Description of the task —
Write the data out again, word for word.

───── Input records

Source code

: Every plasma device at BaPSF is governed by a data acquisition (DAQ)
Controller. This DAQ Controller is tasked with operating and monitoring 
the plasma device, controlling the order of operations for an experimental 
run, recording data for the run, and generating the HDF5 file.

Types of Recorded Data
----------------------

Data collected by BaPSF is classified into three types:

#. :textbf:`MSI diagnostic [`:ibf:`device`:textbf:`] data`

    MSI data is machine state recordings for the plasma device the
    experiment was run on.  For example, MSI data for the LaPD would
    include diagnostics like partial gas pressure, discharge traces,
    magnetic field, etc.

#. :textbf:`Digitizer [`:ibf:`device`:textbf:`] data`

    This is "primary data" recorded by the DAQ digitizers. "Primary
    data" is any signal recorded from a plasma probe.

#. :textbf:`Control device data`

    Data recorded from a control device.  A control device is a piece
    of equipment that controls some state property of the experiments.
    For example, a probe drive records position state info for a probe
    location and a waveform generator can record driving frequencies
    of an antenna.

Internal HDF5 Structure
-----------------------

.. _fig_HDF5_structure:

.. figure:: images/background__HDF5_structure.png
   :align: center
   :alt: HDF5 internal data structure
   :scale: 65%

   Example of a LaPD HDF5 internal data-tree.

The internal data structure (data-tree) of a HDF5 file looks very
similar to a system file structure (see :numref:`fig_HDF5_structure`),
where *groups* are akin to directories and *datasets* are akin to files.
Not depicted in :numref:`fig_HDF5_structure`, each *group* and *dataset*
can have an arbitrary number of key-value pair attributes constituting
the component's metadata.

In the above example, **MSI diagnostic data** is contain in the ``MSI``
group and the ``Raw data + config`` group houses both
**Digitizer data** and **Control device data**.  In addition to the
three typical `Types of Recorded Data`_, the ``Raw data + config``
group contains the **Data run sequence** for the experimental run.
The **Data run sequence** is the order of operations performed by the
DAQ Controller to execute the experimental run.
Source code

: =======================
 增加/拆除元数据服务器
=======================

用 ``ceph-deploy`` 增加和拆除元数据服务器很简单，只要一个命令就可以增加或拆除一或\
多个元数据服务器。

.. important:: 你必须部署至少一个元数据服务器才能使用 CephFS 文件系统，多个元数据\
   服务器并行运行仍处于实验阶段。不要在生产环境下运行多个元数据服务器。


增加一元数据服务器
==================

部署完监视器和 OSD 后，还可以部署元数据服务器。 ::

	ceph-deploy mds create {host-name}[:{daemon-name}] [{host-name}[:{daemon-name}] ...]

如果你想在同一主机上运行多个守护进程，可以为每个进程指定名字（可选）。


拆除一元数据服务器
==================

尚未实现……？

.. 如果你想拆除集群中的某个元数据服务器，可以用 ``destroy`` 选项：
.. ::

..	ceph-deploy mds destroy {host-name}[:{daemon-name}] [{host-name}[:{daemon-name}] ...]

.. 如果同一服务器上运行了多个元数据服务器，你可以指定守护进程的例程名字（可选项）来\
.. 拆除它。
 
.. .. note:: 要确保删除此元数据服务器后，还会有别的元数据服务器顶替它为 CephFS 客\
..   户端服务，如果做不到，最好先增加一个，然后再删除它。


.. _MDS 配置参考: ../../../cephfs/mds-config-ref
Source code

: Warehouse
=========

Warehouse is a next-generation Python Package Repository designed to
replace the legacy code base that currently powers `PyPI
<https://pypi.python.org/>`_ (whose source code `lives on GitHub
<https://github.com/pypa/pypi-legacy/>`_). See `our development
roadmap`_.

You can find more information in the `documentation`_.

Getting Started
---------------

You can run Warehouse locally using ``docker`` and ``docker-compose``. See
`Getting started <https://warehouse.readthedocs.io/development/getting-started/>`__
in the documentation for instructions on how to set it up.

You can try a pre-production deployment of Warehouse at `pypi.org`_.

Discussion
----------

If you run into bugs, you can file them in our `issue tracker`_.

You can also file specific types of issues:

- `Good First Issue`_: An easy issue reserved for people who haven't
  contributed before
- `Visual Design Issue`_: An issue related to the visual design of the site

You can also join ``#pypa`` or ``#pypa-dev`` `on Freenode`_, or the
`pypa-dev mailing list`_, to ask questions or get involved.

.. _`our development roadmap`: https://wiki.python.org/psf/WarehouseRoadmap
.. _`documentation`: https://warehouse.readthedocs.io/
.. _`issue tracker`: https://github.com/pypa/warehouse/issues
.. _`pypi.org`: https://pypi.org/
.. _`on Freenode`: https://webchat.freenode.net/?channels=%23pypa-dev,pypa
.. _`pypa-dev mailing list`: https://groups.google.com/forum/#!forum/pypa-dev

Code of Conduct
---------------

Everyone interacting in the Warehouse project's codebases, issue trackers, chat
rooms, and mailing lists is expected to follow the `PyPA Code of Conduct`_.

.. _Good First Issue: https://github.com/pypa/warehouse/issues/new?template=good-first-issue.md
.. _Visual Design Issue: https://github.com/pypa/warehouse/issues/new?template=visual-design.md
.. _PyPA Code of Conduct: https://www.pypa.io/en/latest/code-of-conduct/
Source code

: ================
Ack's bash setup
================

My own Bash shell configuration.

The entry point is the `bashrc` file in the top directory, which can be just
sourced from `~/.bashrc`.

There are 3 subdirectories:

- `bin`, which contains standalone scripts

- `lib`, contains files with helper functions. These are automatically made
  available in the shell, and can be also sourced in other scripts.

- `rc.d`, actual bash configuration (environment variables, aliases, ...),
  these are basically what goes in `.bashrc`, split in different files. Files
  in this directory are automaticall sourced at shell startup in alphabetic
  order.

──────────

Exercise result —
Source code

: Every plasma device at BaPSF is governed by a data acquisition (DAQ)
Controller. This DAQ Controller is tasked with operating and monitoring 
the plasma device, controlling the order of operations for an experimental 
run, recording data for the run, and generating the HDF5 file.

Types of Recorded Data
----------------------

Data collected by BaPSF is classified into three types:

#. :textbf:`MSI diagnostic [`:ibf:`device`:textbf:`] data`

    MSI data is machine state recordings for the plasma device the
    experiment was run on.  For example, MSI data for the LaPD would
    include diagnostics like partial gas pressure, discharge traces,
    magnetic field, etc.

#. :textbf:`Digitizer [`:ibf:`device`:textbf:`] data`

    This is "primary data" recorded by the DAQ digitizers. "Primary
    data" is any signal recorded from a plasma probe.

#. :textbf:`Control device data`

    Data recorded from a control device.  A control device is a piece
    of equipment that controls some state property of the experiments.
    For example, a probe drive records position state info for a probe
    location and a waveform generator can record driving frequencies
    of an antenna.

Internal HDF5 Structure
-----------------------

.. _fig_HDF5_structure:

.. figure:: images/background__HDF5_structure.png
   :align: center
   :alt: HDF5 internal data structure
   :scale: 65%

   Example of a LaPD HDF5 internal data-tree.

The internal data structure (data-tree) of a HDF5 file looks very
similar to a system file structure (see :numref:`fig_HDF5_structure`),
where *groups* are akin to directories and *datasets* are akin to files.
Not depicted in :numref:`fig_HDF5_structure`, each *group* and *dataset*
can have an arbitrary number of key-value pair attributes constituting
the component's metadata.

In the above example, **MSI diagnostic data** is contain in the ``MSI``
group and the ``Raw data + config`` group houses both
**Digitizer data** and **Control device data**.  In addition to the
three typical `Types of Recorded Data`_, the ``Raw data + config``
group contains the **Data run sequence** for the experimental run.
The **Data run sequence** is the order of operations performed by the
DAQ Controller to execute the experimental run.
Source code

: =======================
 增加/拆除元数据服务器
=======================

用 ``ceph-deploy`` 增加和拆除元数据服务器很简单，只要一个命令就可以增加或拆除一或\
多个元数据服务器。

.. important:: 你必须部署至少一个元数据服务器才能使用 CephFS 文件系统，多个元数据\
   服务器并行运行仍处于实验阶段。不要在生产环境下运行多个元数据服务器。


增加一元数据服务器
==================

部署完监视器和 OSD 后，还可以部署元数据服务器。 ::

	ceph-deploy mds create {host-name}[:{daemon-name}] [{host-name}[:{daemon-name}] ...]

如果你想在同一主机上运行多个守护进程，可以为每个进程指定名字（可选）。


拆除一元数据服务器
==================

尚未实现……？

.. 如果你想拆除集群中的某个元数据服务器，可以用 ``destroy`` 选项：
.. ::

..	ceph-deploy mds destroy {host-name}[:{daemon-name}] [{host-name}[:{daemon-name}] ...]

.. 如果同一服务器上运行了多个元数据服务器，你可以指定守护进程的例程名字（可选项）来\
.. 拆除它。
 
.. .. note:: 要确保删除此元数据服务器后，还会有别的元数据服务器顶替它为 CephFS 客\
..   户端服务，如果做不到，最好先增加一个，然后再删除它。


.. _MDS 配置参考: ../../../cephfs/mds-config-ref
Source code

: Warehouse
=========

Warehouse is a next-generation Python Package Repository designed to
replace the legacy code base that currently powers `PyPI
<https://pypi.python.org/>`_ (whose source code `lives on GitHub
<https://github.com/pypa/pypi-legacy/>`_). See `our development
roadmap`_.

You can find more information in the `documentation`_.

Getting Started
---------------

You can run Warehouse locally using ``docker`` and ``docker-compose``. See
`Getting started <https://warehouse.readthedocs.io/development/getting-started/>`__
in the documentation for instructions on how to set it up.

You can try a pre-production deployment of Warehouse at `pypi.org`_.

Discussion
----------

If you run into bugs, you can file them in our `issue tracker`_.

You can also file specific types of issues:

- `Good First Issue`_: An easy issue reserved for people who haven't
  contributed before
- `Visual Design Issue`_: An issue related to the visual design of the site

You can also join ``#pypa`` or ``#pypa-dev`` `on Freenode`_, or the
`pypa-dev mailing list`_, to ask questions or get involved.

.. _`our development roadmap`: https://wiki.python.org/psf/WarehouseRoadmap
.. _`documentation`: https://warehouse.readthedocs.io/
.. _`issue tracker`: https://github.com/pypa/warehouse/issues
.. _`pypi.org`: https://pypi.org/
.. _`on Freenode`: https://webchat.freenode.net/?channels=%23pypa-dev,pypa
.. _`pypa-dev mailing list`: https://groups.google.com/forum/#!forum/pypa-dev

Code of Conduct
---------------

Everyone interacting in the Warehouse project's codebases, issue trackers, chat
rooms, and mailing lists is expected to follow the `PyPA Code of Conduct`_.

.. _Good First Issue: https://github.com/pypa/warehouse/issues/new?template=good-first-issue.md
.. _Visual Design Issue: https://github.com/pypa/warehouse/issues/new?template=visual-design.md
.. _PyPA Code of Conduct: https://www.pypa.io/en/latest/code-of-conduct/
Source code

: ================
Ack's bash setup
================

My own Bash shell configuration.

The entry point is the `bashrc` file in the top directory, which can be just
sourced from `~/.bashrc`.

There are 3 subdirectories:

- `bin`, which contains standalone scripts

- `lib`, contains files with helper functions. These are automatically made
  available in the shell, and can be also sourced in other scripts.

- `rc.d`, actual bash configuration (environment variables, aliases, ...),
  these are basically what goes in `.bashrc`, split in different files. Files
  in this directory are automaticall sourced at shell startup in alphabetic
  order.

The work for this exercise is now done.